─── Excerpted data ───
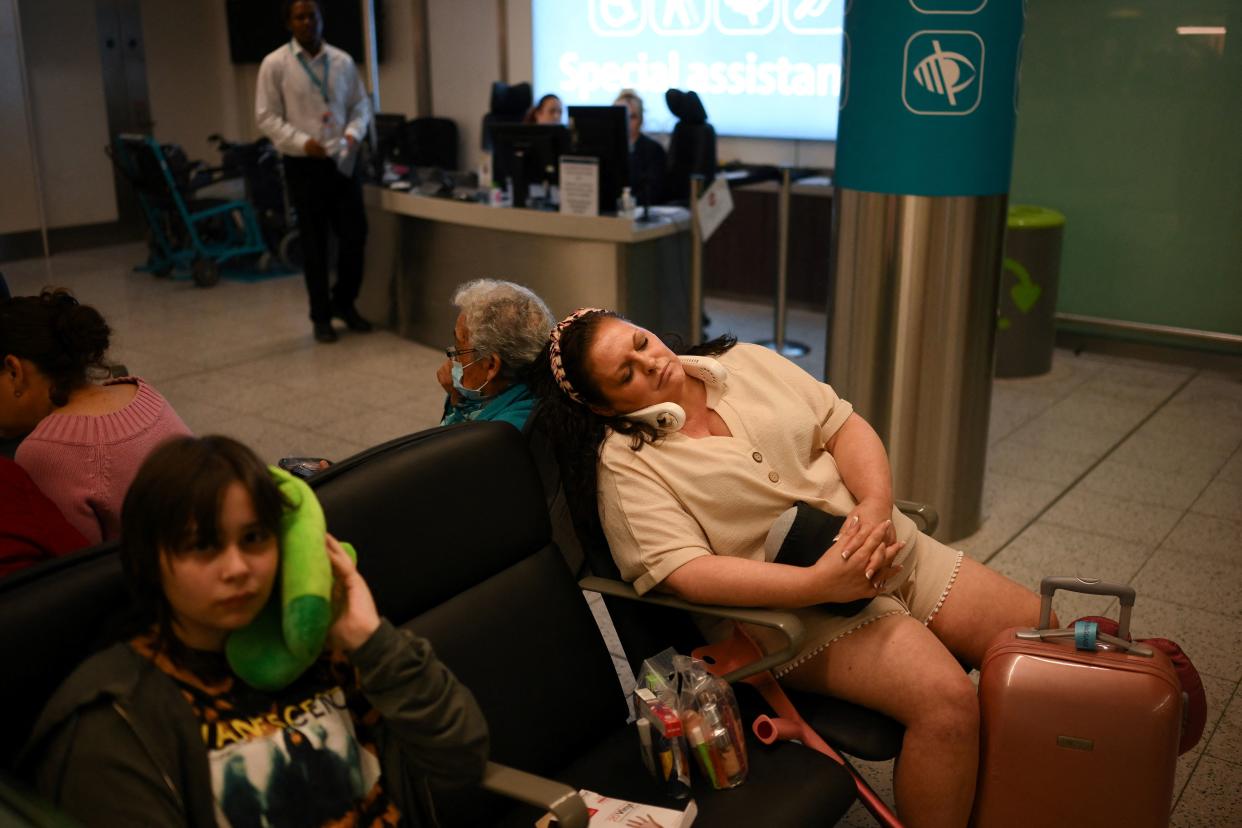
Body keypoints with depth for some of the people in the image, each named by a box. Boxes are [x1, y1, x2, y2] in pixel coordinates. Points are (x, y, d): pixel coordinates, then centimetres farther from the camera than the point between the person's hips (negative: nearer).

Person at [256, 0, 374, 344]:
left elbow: (361, 104, 13)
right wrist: (302, 141, -18)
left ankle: (344, 302, 26)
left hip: (343, 161, 3)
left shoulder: (343, 61, 5)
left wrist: (354, 132, -7)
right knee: (314, 242, 3)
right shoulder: (274, 64, -4)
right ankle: (321, 316, 16)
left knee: (355, 234, 4)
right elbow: (267, 117, -5)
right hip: (304, 165, -3)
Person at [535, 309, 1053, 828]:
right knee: (948, 701, -28)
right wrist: (820, 583, -30)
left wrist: (876, 504, -14)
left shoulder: (745, 362, 8)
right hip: (795, 609, -6)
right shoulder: (625, 464, -9)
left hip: (894, 549, 7)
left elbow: (845, 427, 6)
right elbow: (686, 573, -20)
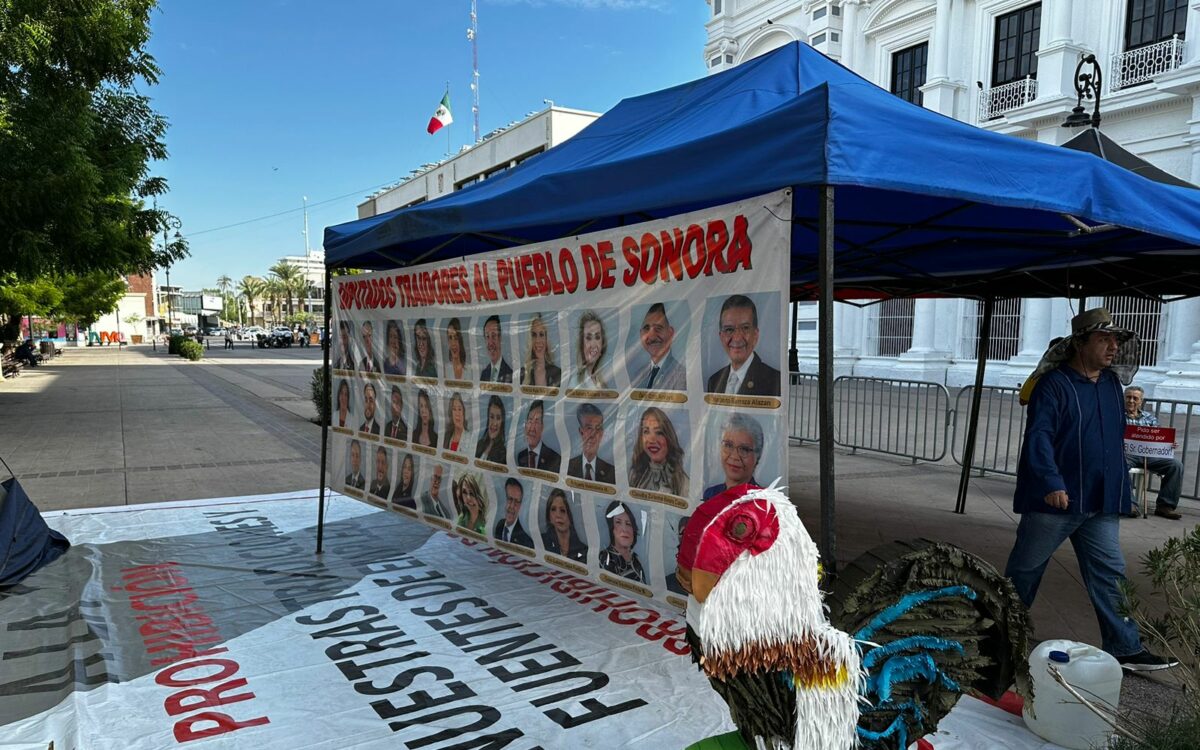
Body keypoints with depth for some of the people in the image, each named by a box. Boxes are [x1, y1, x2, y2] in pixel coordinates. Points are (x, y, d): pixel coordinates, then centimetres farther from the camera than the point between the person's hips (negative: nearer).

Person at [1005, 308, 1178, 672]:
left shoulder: (1111, 384, 11)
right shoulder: (1054, 384, -12)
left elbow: (1117, 438, 19)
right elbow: (1038, 436, -21)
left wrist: (1122, 491, 18)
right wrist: (1051, 483, -31)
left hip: (1102, 504, 6)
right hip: (1056, 500, -6)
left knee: (1110, 575, 7)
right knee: (1025, 570, 7)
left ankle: (1125, 648, 16)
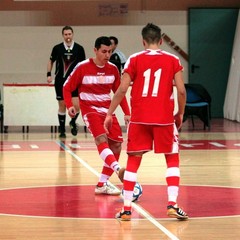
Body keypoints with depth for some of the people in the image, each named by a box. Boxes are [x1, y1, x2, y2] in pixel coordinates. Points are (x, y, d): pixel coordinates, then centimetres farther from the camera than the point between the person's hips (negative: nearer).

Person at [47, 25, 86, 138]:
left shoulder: (79, 48, -1)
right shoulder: (57, 48, 0)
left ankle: (73, 122, 18)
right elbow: (51, 61, 13)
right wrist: (49, 74, 2)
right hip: (60, 81, 1)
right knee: (62, 106, 6)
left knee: (76, 105, -12)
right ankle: (62, 130, 17)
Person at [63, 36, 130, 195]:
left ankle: (102, 184, 11)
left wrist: (127, 113, 4)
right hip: (90, 110, -6)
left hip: (107, 111, 6)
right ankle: (118, 169, -51)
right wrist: (69, 105, -20)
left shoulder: (113, 69, 3)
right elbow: (67, 87, -4)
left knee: (116, 145, 2)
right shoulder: (83, 67, -10)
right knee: (101, 139, -28)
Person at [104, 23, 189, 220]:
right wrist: (181, 113, 12)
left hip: (139, 118, 0)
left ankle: (127, 208, 6)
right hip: (164, 118, 0)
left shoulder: (134, 60, 2)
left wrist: (109, 114, 6)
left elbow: (122, 90, -3)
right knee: (173, 159, 13)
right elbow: (181, 90, -3)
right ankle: (172, 204, -1)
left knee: (133, 161, 9)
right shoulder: (173, 60, 3)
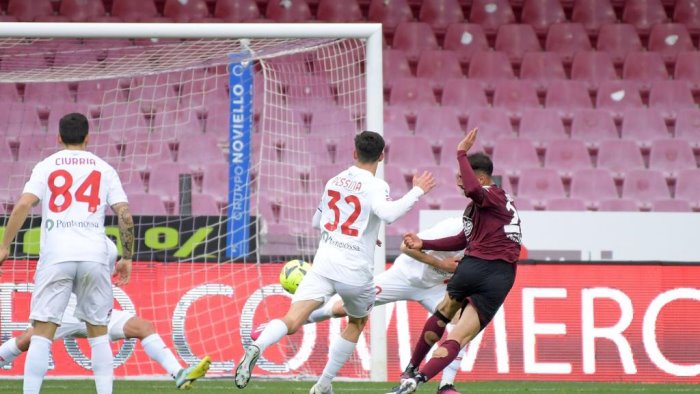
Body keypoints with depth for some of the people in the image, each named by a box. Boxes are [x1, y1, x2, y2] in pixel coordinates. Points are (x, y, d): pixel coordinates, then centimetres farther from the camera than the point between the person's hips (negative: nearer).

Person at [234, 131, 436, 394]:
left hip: (324, 264, 3)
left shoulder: (334, 181, 15)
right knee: (357, 323, 25)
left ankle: (256, 348, -42)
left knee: (292, 321, -11)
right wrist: (417, 191, -12)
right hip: (356, 272, -3)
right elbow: (387, 214, -25)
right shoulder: (374, 186, -4)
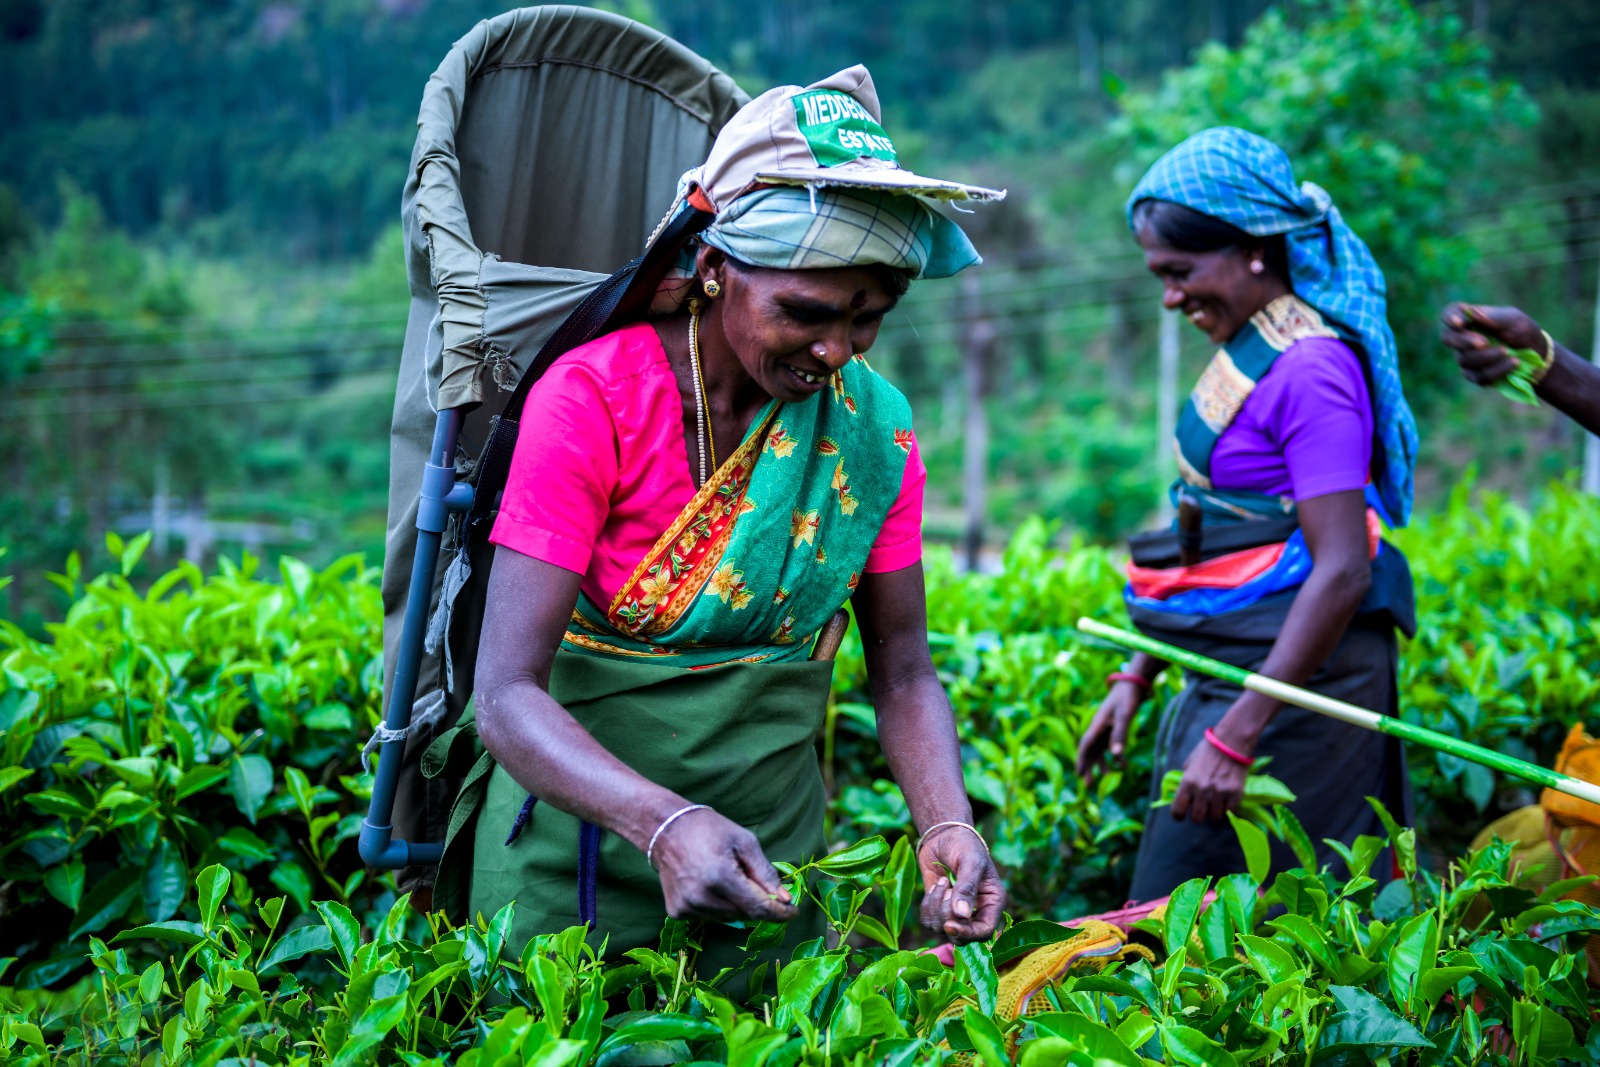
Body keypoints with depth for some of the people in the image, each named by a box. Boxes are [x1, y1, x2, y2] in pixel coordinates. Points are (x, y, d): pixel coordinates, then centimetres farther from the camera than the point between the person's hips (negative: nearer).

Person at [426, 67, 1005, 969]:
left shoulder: (873, 427, -7)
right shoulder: (591, 401, -19)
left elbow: (904, 673, -2)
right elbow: (507, 693, -25)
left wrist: (949, 825, -21)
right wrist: (662, 822, -41)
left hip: (773, 831, 4)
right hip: (584, 820, -3)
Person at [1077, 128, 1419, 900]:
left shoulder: (1308, 369, -15)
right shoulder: (1247, 356, 13)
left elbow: (1343, 572, -22)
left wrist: (1235, 735, -24)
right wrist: (1137, 675, 18)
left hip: (1294, 684, -9)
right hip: (1231, 676, 9)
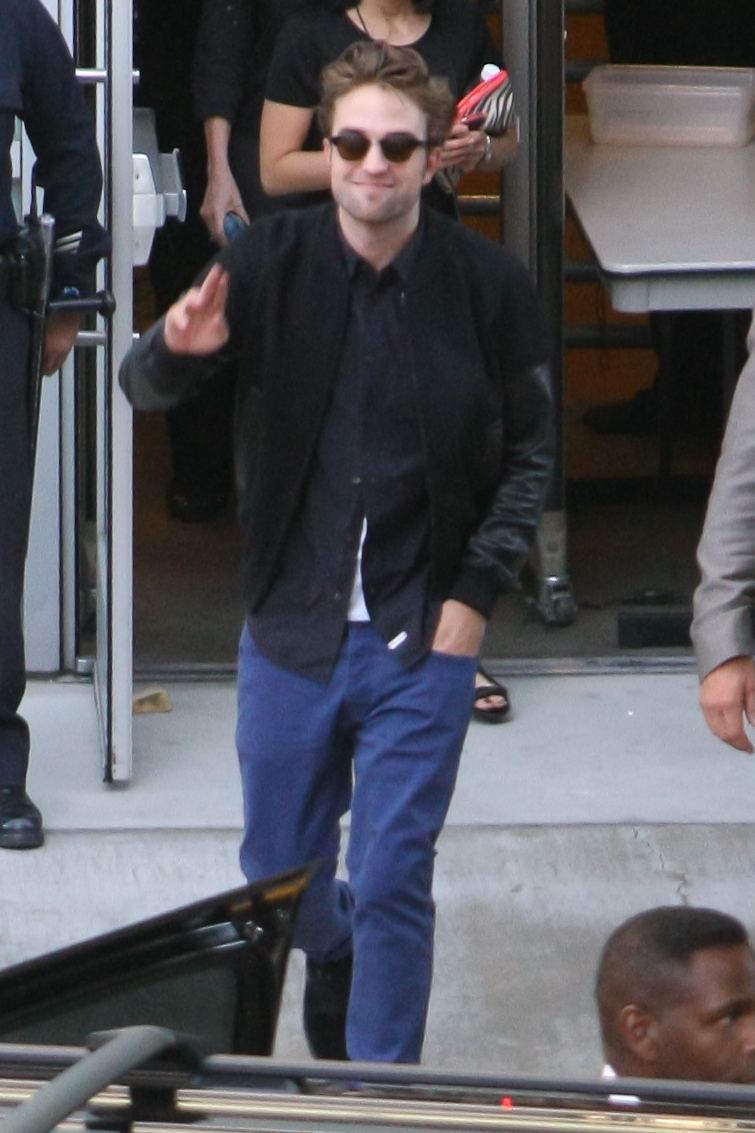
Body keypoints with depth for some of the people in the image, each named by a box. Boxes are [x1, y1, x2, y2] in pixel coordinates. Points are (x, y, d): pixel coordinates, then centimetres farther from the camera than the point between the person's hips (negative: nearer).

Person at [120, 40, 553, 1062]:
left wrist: (475, 594, -7)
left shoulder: (490, 285, -8)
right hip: (292, 629, 2)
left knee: (393, 883, -2)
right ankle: (335, 954, 48)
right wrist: (178, 350, -30)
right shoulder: (272, 262, -6)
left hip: (424, 635, -2)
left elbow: (530, 452, 2)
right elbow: (145, 390, -6)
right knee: (280, 877, 15)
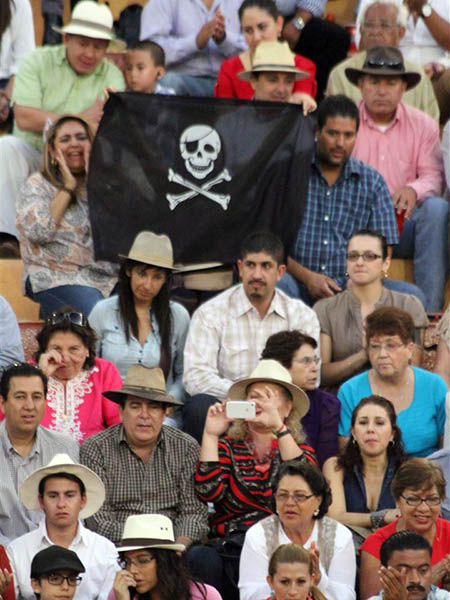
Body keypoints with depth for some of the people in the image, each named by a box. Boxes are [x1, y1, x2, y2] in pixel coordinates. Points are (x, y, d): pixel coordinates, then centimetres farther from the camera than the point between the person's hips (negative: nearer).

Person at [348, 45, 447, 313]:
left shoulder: (424, 125, 10)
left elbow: (434, 176, 2)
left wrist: (414, 190, -23)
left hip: (405, 226, 2)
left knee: (437, 208, -30)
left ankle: (430, 309, -33)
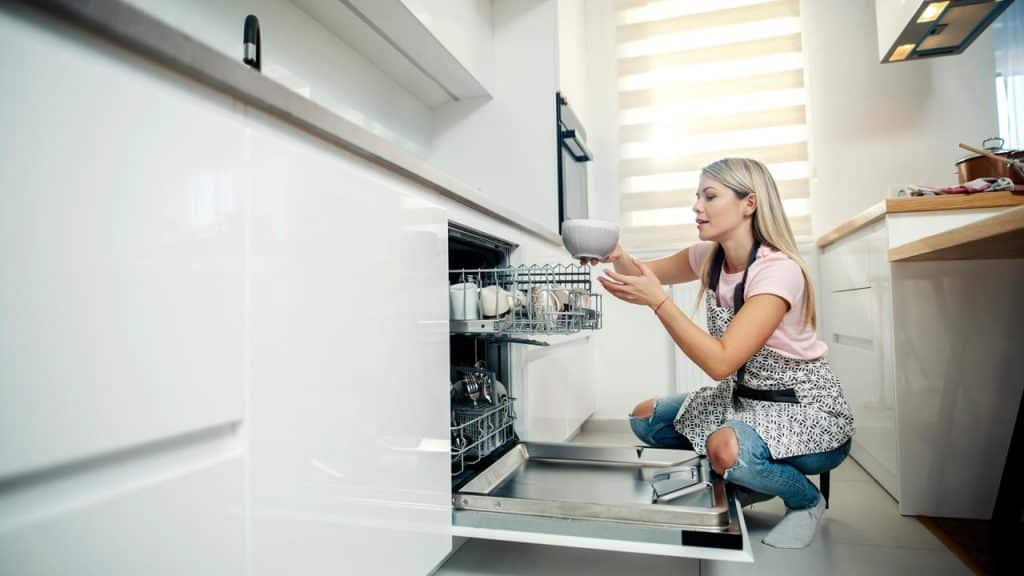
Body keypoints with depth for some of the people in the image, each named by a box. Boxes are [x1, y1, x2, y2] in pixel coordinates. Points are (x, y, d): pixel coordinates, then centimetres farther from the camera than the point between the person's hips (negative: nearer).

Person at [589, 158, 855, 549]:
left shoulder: (778, 270, -27)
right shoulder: (709, 257, -4)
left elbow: (720, 362, -32)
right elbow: (647, 273, 4)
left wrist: (657, 300, -34)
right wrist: (617, 257, -19)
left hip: (807, 409, -7)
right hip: (743, 397, 7)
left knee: (727, 448, -36)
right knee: (645, 417, 1)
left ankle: (807, 501, -1)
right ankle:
───
Task goal :: Reproduce every line of the listing above word for word, omitting the pictures.

Task response ::
Body keypoints with depth for some of the people in the image, each named by a box. Boxes are [x1, y1, x2, y2] in pixel coordinates. Points are (x, y, d): pixel coordinates, then centimetres farther from the camera than the point between the person's hips (negative: nearer).

Person at [256, 0, 374, 344]:
left elbow: (361, 104, 13)
right wrist: (302, 141, -18)
left ankle: (344, 302, 26)
left hip: (343, 161, 3)
left shoulder: (343, 61, 5)
left wrist: (354, 132, -7)
right knee: (314, 242, 3)
right shoulder: (274, 64, -4)
right ankle: (321, 316, 16)
left knee: (355, 234, 4)
right elbow: (267, 117, -5)
right hip: (304, 165, -3)
Person at [535, 309, 1053, 828]:
right knee: (948, 701, -28)
right wrist: (820, 583, -30)
left wrist: (876, 504, -14)
left shoulder: (745, 362, 8)
right hip: (795, 609, -6)
right shoulder: (625, 464, -9)
left hip: (894, 549, 7)
left elbow: (845, 427, 6)
right elbow: (686, 573, -20)
Body keypoints with depth for some of the people in the image, each named by a box. Boxes are [x1, y1, x2, y2] in pixel coordinates. Points are (x, y, d): pixel coordinates, then centimetres farther from the camera than the point between the person's hips (negative: nearer).

Person at [1005, 308, 1178, 672]:
left shoulder: (1111, 384, 11)
right shoulder: (1054, 384, -12)
left elbow: (1117, 438, 19)
right elbow: (1038, 436, -21)
left wrist: (1122, 491, 18)
right wrist: (1051, 483, -31)
left hip: (1102, 504, 6)
right hip: (1056, 500, -6)
left knee: (1110, 575, 7)
right knee: (1025, 570, 7)
left ankle: (1125, 648, 16)
Body keypoints with depth for some of the people in the image, each named by a box. Boxes are [x1, y1, x2, y2] in pixel coordinates. Points are (x, y, d): pixel coordinates, then centimetres farther from the camera than the point between the person's hips (negative: nearer).

Person at [47, 25, 86, 138]:
left shoulder: (79, 48, -1)
right shoulder: (57, 48, 0)
left ankle: (73, 122, 18)
right elbow: (51, 61, 13)
right wrist: (49, 74, 2)
right hip: (60, 81, 1)
right knee: (62, 106, 6)
left knee: (76, 105, -12)
right ankle: (62, 130, 17)
Person at [63, 36, 130, 195]:
left ankle: (102, 184, 11)
left wrist: (127, 113, 4)
right hip: (90, 110, -6)
left hip: (107, 111, 6)
right ankle: (118, 169, -51)
right wrist: (69, 105, -20)
left shoulder: (113, 69, 3)
right elbow: (67, 87, -4)
left knee: (116, 145, 2)
right shoulder: (83, 67, -10)
right knee: (101, 139, -28)
Person at [104, 23, 189, 220]:
right wrist: (181, 113, 12)
left hip: (139, 118, 0)
left ankle: (127, 208, 6)
right hip: (164, 118, 0)
left shoulder: (134, 60, 2)
left wrist: (109, 114, 6)
left elbow: (122, 90, -3)
right knee: (173, 159, 13)
right elbow: (181, 90, -3)
right ankle: (172, 204, -1)
left knee: (133, 161, 9)
right shoulder: (173, 60, 3)
Body keypoints with depth for some of the people in the image, each named by a box. Boxes are [x1, y1, x2, y2] in pixel coordinates. Points are (x, y, d): pixel coordinates, then centimetres farther from the camera than the point between the person's hips (negative: nearer).

Person at [234, 131, 436, 394]:
left hip: (324, 264, 3)
left shoulder: (334, 181, 15)
right knee: (357, 323, 25)
left ankle: (256, 348, -42)
left knee: (292, 321, -11)
right wrist: (417, 191, -12)
right hip: (356, 272, -3)
right elbow: (387, 214, -25)
right shoulder: (374, 186, -4)
Body keypoints with depth for some of the people in the image, each named by a box. Boxes are [x1, y1, x2, y2] in pixel coordinates. Points are (x, y, d): pixel coordinates, then centimetres farther from the camera than the point between the person's hips (negative: nearer).

Person at [426, 67, 1005, 969]:
left shoulder: (873, 427, -7)
right shoulder: (591, 401, -19)
left elbow: (904, 673, -2)
right elbow: (507, 693, -25)
left wrist: (949, 825, -21)
right wrist: (662, 822, -41)
left hip: (773, 831, 4)
right hip: (584, 820, -3)
Person at [1077, 128, 1419, 900]:
left shoulder: (1308, 369, -15)
right shoulder: (1247, 356, 13)
left elbow: (1343, 572, -22)
left wrist: (1235, 735, -24)
right wrist: (1137, 675, 18)
left hip: (1294, 684, -9)
right hip: (1231, 676, 9)
Body keypoints with depth for some of the people in the image, each named by a box. Boxes are [x1, y1, x2, y2] in pixel coordinates. Points are (x, y, d): pixel coordinates, then centimetres farther from the camera than the point between the person's hips (negative: nearer).

Person at [120, 40, 553, 1062]:
left wrist: (475, 594, -7)
left shoulder: (490, 285, -8)
right hip: (292, 629, 2)
left knee: (393, 883, -2)
right ankle: (335, 954, 48)
right wrist: (178, 350, -30)
right shoulder: (272, 262, -6)
left hip: (424, 635, -2)
left elbow: (530, 452, 2)
right elbow: (145, 390, -6)
right knee: (280, 877, 15)
Body keypoints with depth for some of the people in the image, each named by a box. Boxes are [x1, y1, x2, y2] in pixel coordinates. Points are (x, y, d): pixel coordinates, then centimetres farther from the camera than the point between the person's hips (negative: nearer).

Person at [348, 45, 447, 313]:
left shoulder: (424, 125, 10)
left elbow: (434, 176, 2)
left wrist: (414, 190, -23)
left hip: (405, 226, 2)
left knee: (437, 208, -30)
left ankle: (430, 309, -33)
Body keypoints with depth for some of the people in the image, each named by a box. Boxes are [x1, y1, x2, y2] in pixel coordinates. Points are (x, y, d): pixel coordinates, then centimetres farther from the camera than the point between the person's hips (negative: nearer).

Person at [589, 158, 855, 549]:
left shoulder: (778, 270, -27)
right shoulder: (709, 257, -4)
left elbow: (720, 362, -32)
right elbow: (647, 273, 4)
left wrist: (657, 300, -34)
right wrist: (617, 257, -19)
left hip: (807, 409, -7)
right hip: (743, 397, 7)
left knee: (727, 448, -36)
right knee: (645, 417, 1)
left ankle: (807, 501, -1)
right ankle:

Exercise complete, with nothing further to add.